:: Stored data entries ::
^^^^^^^^^^^^^^^^
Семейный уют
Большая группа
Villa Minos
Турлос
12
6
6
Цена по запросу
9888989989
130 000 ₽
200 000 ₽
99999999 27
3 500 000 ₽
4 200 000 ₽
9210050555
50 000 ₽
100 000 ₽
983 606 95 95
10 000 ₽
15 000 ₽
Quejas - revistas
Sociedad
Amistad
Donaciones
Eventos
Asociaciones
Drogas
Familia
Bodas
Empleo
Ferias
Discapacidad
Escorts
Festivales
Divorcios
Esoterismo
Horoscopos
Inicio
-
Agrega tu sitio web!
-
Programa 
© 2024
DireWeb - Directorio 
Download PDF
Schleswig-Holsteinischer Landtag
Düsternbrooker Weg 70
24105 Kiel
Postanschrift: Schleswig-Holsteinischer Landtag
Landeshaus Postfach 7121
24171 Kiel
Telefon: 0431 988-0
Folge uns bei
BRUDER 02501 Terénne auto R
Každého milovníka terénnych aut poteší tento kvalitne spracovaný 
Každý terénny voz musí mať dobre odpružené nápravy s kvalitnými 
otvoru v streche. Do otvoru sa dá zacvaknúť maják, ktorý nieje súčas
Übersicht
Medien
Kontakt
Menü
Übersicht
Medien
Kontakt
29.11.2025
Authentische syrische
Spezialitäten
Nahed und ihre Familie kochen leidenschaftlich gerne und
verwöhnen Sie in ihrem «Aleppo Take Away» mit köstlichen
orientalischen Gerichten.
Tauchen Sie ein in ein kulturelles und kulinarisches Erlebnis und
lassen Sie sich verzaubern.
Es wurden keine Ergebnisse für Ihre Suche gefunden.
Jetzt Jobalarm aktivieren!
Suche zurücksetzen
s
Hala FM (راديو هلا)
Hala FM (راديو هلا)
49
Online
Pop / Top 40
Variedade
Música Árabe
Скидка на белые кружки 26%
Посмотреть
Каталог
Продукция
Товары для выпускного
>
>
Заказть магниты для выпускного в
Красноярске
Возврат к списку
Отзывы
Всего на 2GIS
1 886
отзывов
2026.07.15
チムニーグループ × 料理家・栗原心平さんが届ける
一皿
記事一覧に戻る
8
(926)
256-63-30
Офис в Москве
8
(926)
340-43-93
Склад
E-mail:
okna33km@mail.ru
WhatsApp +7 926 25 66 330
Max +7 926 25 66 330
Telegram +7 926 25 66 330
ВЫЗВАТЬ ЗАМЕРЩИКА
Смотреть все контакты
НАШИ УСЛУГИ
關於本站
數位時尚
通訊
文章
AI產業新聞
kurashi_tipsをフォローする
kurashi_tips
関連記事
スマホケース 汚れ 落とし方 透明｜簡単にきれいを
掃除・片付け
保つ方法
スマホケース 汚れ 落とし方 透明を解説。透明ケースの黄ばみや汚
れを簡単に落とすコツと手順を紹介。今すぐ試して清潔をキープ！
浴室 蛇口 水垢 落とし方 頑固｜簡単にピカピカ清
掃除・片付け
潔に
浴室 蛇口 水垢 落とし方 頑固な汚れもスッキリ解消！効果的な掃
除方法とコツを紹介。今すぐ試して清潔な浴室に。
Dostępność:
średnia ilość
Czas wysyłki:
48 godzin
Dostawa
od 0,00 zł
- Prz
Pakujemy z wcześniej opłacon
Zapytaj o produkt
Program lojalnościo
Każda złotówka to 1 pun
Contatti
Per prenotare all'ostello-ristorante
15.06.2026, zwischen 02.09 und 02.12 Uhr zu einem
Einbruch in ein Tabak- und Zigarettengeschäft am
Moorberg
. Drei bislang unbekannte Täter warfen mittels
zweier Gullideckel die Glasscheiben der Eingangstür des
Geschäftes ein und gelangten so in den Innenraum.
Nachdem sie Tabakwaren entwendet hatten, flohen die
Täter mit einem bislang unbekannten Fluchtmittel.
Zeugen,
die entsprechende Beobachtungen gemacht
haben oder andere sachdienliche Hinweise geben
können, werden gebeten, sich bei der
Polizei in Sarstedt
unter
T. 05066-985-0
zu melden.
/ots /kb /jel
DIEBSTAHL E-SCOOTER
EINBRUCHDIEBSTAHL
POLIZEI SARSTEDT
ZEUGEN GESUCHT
^^^^^^^^^^^^^^^^
Return every line in the items that contains the string "Landtag". Uppercase and lowercase letters must match.

:: Answer ::
Schleswig-Holsteinischer Landtag
Postanschrift: Schleswig-Holsteinischer Landtag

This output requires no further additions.